# Daemoness 7 string flamed beast Cimmerian



## Taskeruss (Nov 20, 2010)

Alright guys, waiting till i had a pic to put one of these up.

Getting a pretty shredy build but with alot of coil spliting so I can still get some jazzy tones if need be. also having some pretty extreme carving on the back of the lower horn for my stupid palms. modeling most of this after my Ibanez JPM 

so the specs are so far:

mahogany body with flame maple top
contemporary carve
black rubbed in finnish on the back
standers see thru black on the flame

nailbomb pickups, black covers
1 volume push and pull for coil spliting
dimazio 3 way with coil spliting in the middle
hishot fixed bridge

maple and walnut neck with scalf joined headstock
ebony fretboard with ebony overlay on the headstock
reverse kind of an esp headstock
hipshot locking tuners, earvana nut
6000 or 6100 wire not sure yet i think its 6100 on the JPM although not sure
white binding on neck and headstock


----------



## -Nolly- (Nov 20, 2010)

Congrats dude, been looking forward to progress on this since seeing the billets at the shop. That flame is beyond tasty, it's going to be mind blowing when finished.


----------



## scherzo1928 (Nov 20, 2010)

yesss!!!! More black flamed builds pleaaaaase!!


----------



## Alberto7 (Nov 20, 2010)

Suuuubscribing!  Love Daemoness build threads! That flamed maple looks delicious!


----------



## technomancer (Nov 20, 2010)

Awesome flame 

Also a Daemoness with no mention of custom inlays


----------



## Taskeruss (Nov 20, 2010)

Cheers Nolly! really can't wait for it gonna fully slay was completely blown back when i was the flame.

haha I was waiting for that, Dylans inlays are absolutely unreal but im a massive fan of blank fretboards the ebony board and the ebony headstock are gonna flow so well, the flame is fully gonna do all the talking on this guitar!


----------



## Bigfan (Nov 20, 2010)

Another Daemoness? 






Looking forward to this.


----------



## ShadyDavey (Nov 20, 2010)

Ah, more porn - excellent!


----------



## Lewk (Dec 3, 2010)

Hey bro, I've only uploaded the pics that I think came out as passable - still getting the hang of my new camera! It looks great in person


----------



## -Nolly- (Dec 3, 2010)

Dyl strikes again!


----------



## Xaios (Dec 3, 2010)

Man, Dylan does such nice work. Looks great.


----------



## jbcrazy (Dec 3, 2010)

Best luthier in the world sirs... at least IMHO.


----------



## kmanick (Dec 3, 2010)

everything I've seen from this guy looks killer.
Can't wait to see the finished product.


----------



## Lewk (Dec 4, 2010)

jbcrazy said:


> Best luthier in the world sirs... at least IMHO.

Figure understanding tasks
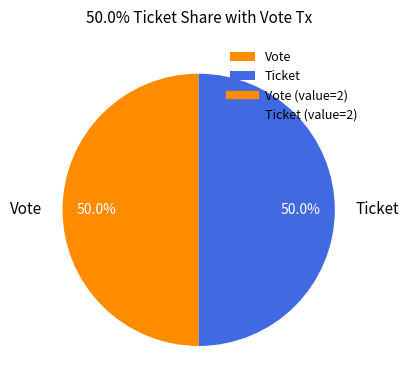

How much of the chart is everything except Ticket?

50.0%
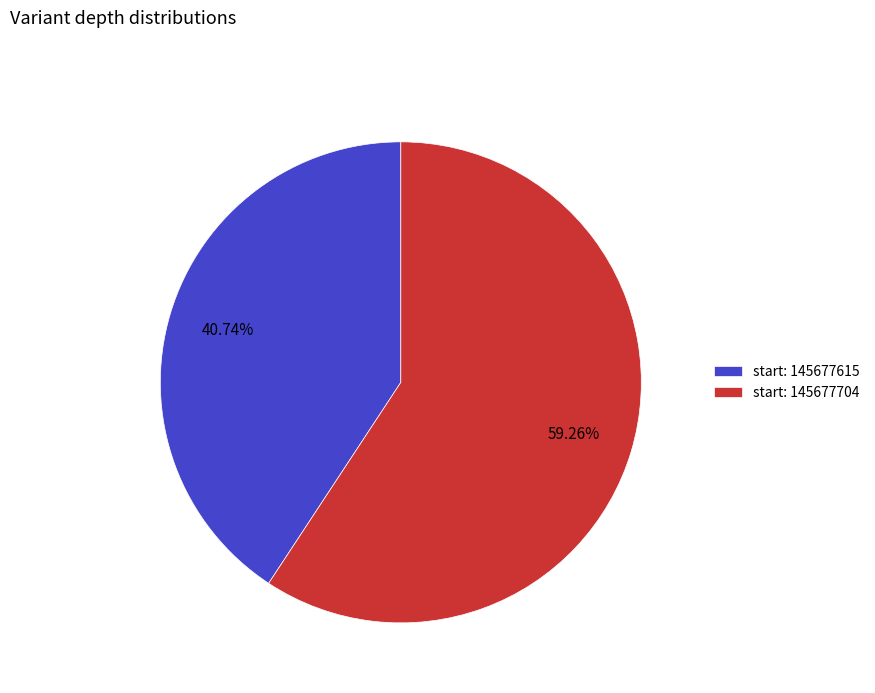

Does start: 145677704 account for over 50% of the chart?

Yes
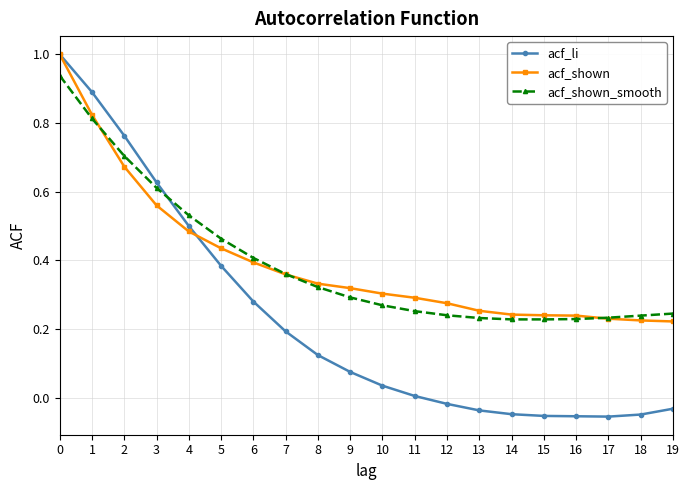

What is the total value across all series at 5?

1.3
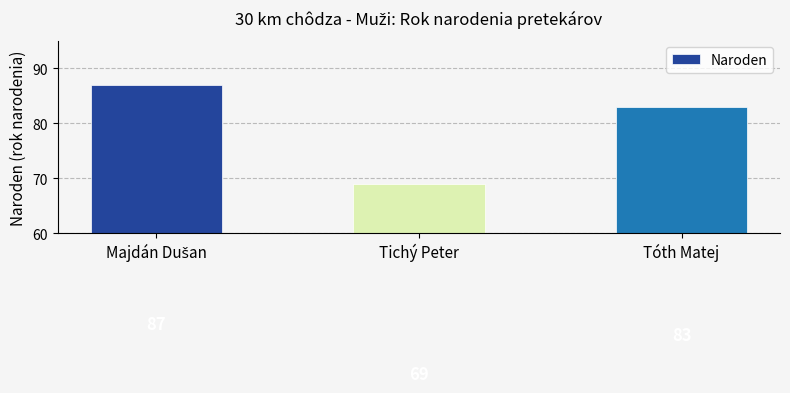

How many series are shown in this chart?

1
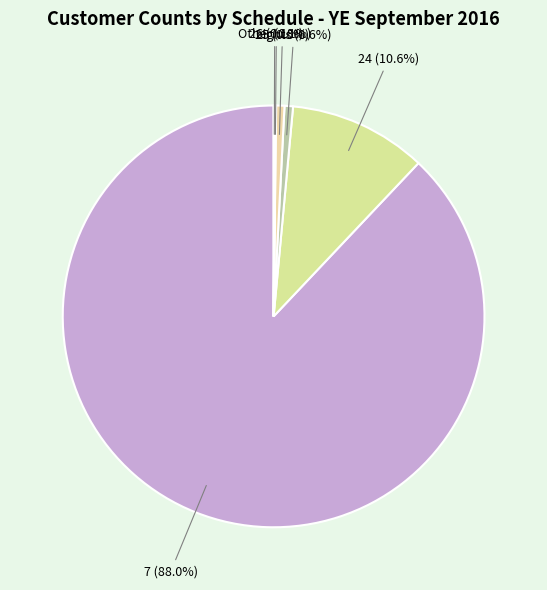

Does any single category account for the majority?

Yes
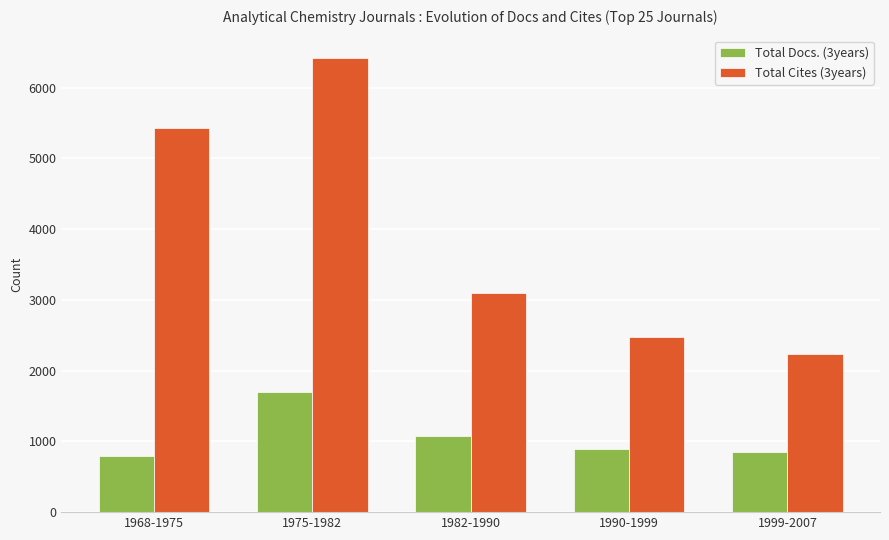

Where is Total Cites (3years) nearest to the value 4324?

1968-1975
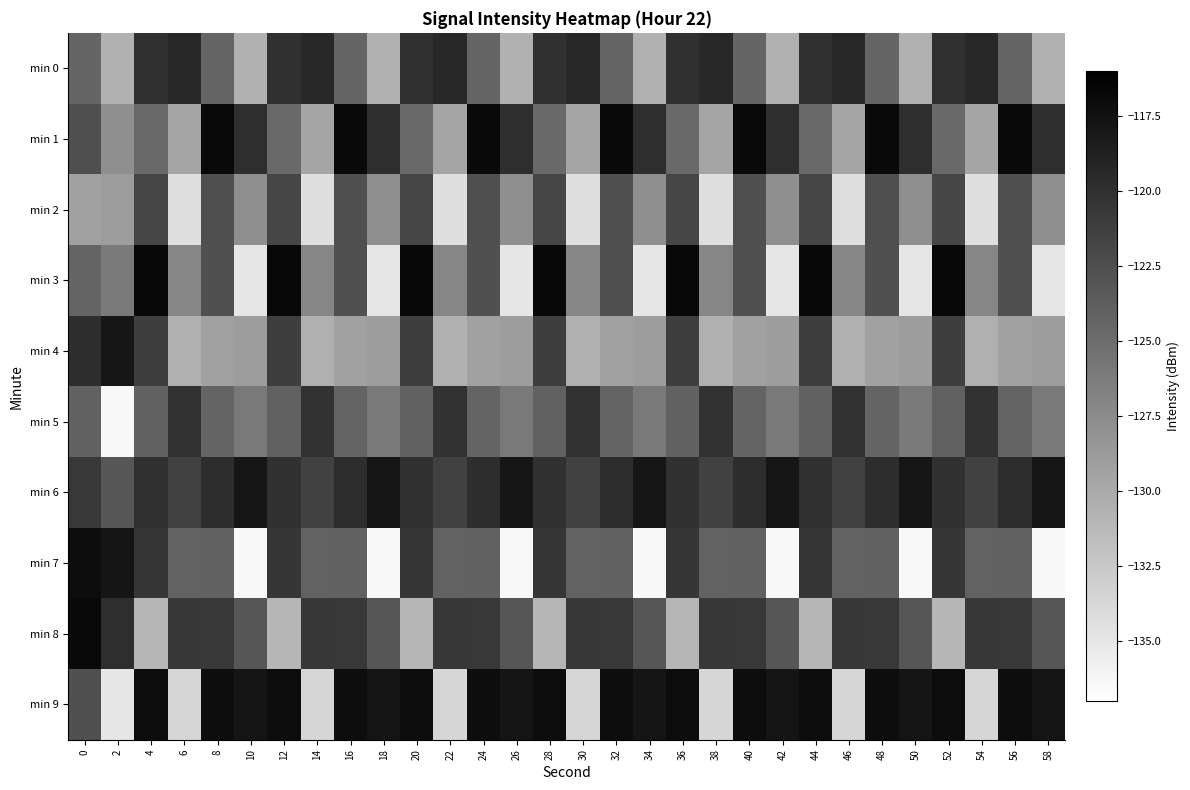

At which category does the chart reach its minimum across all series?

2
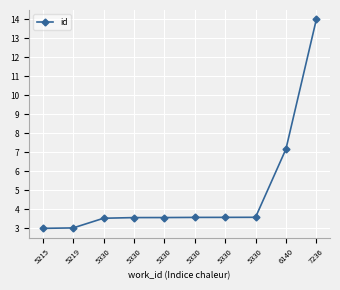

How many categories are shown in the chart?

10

● **Required tasks**:
1. Replace "chart" with "graph" in the records, covering everything from the line containing "At which category" down through the end of the records, and reproduce those lines with the pictures left out.
2. Continue the forum thread about the Daemoness seven-string build from the point where it stops.

● **Per-task outputs**:
1.
At which category does the graph reach its minimum across all series?

2

How many categories are shown in the graph?

10

2.
Do you have your guitar yet? We need some clips and pics


----------



## Taskeruss (Dec 10, 2010)

Cheers for the pics man! its looking pretty brutal  
did you get any pics of the headstock or the back of the neck?


----------



## -Nolly- (Dec 10, 2010)

Went and visited Dyl for the first time in a while and grabbed some shots of your axe. It's going to be supreme:


----------



## technomancer (Dec 10, 2010)

That's looking great... except for that crabcore bit at the end


----------



## UnderTheSign (Dec 11, 2010)

Oh man, those carved horns look sweet! I like them even better than KXK Carve 2 

I'd totally play crabcore style with that, though. Just because I can. While playing smooth jazz.


----------



## narad (Dec 11, 2010)

Excellent stuff man, love the headstock.


----------



## morgasm7 (Dec 11, 2010)

saw this in the flesh the other day with Nolly. very tasty indeed! can't wait to get mine.


----------



## avenger (Dec 14, 2010)

Your guitar... has been molested by the crab people.


----------



## x-CRUX-x (Dec 15, 2010)

man, this guitar is looking AWESOME!


----------



## kmanick (Dec 15, 2010)

looks great!
is this a set neck?
I really like that headstock


----------



## Taskeruss (Jan 26, 2011)

Cheers guys! really can't wait to get this now 
just heard I'm getting a bigger then normal Daemoness logo on this, around jackson size which is pure win!

and sure is a set neck, there's gonna be so much higher fret access on this beast


----------



## WillDfx (Jan 26, 2011)

Man, this makes me wish I had went with a build from dylan instead of ordering another Rico  
can't go wrong with a BRJ, but sweet baby jesus does dylans work look incredible!


----------



## Taskeruss (Feb 4, 2011)

Just got some pictures from Dylan after the spray!























Pretty freaking metal!!!


----------



## Kboomb (Feb 4, 2011)

When i saw this in his workshop on tuesday he hadn't finished the laquer on the body, but i could tell by looking at the headstock that it was gonna look immense!!!

That guitar is gonna slay!


----------



## thefool (Feb 4, 2011)

shit looks awesome


----------



## CloudAC (Feb 4, 2011)

oh my god *jizz*


----------



## technomancer (Feb 4, 2011)

Looking good


----------



## narad (Feb 4, 2011)

Ha, surreal headstock! I like how all Dylan's customer guitars so far have had some rather unique or outlandish ideas.


----------



## TimSE (Feb 4, 2011)

djizz machine!


----------



## Metal_Maniac (Feb 4, 2011)

Look's Amazing!


----------



## Xaios (Feb 4, 2011)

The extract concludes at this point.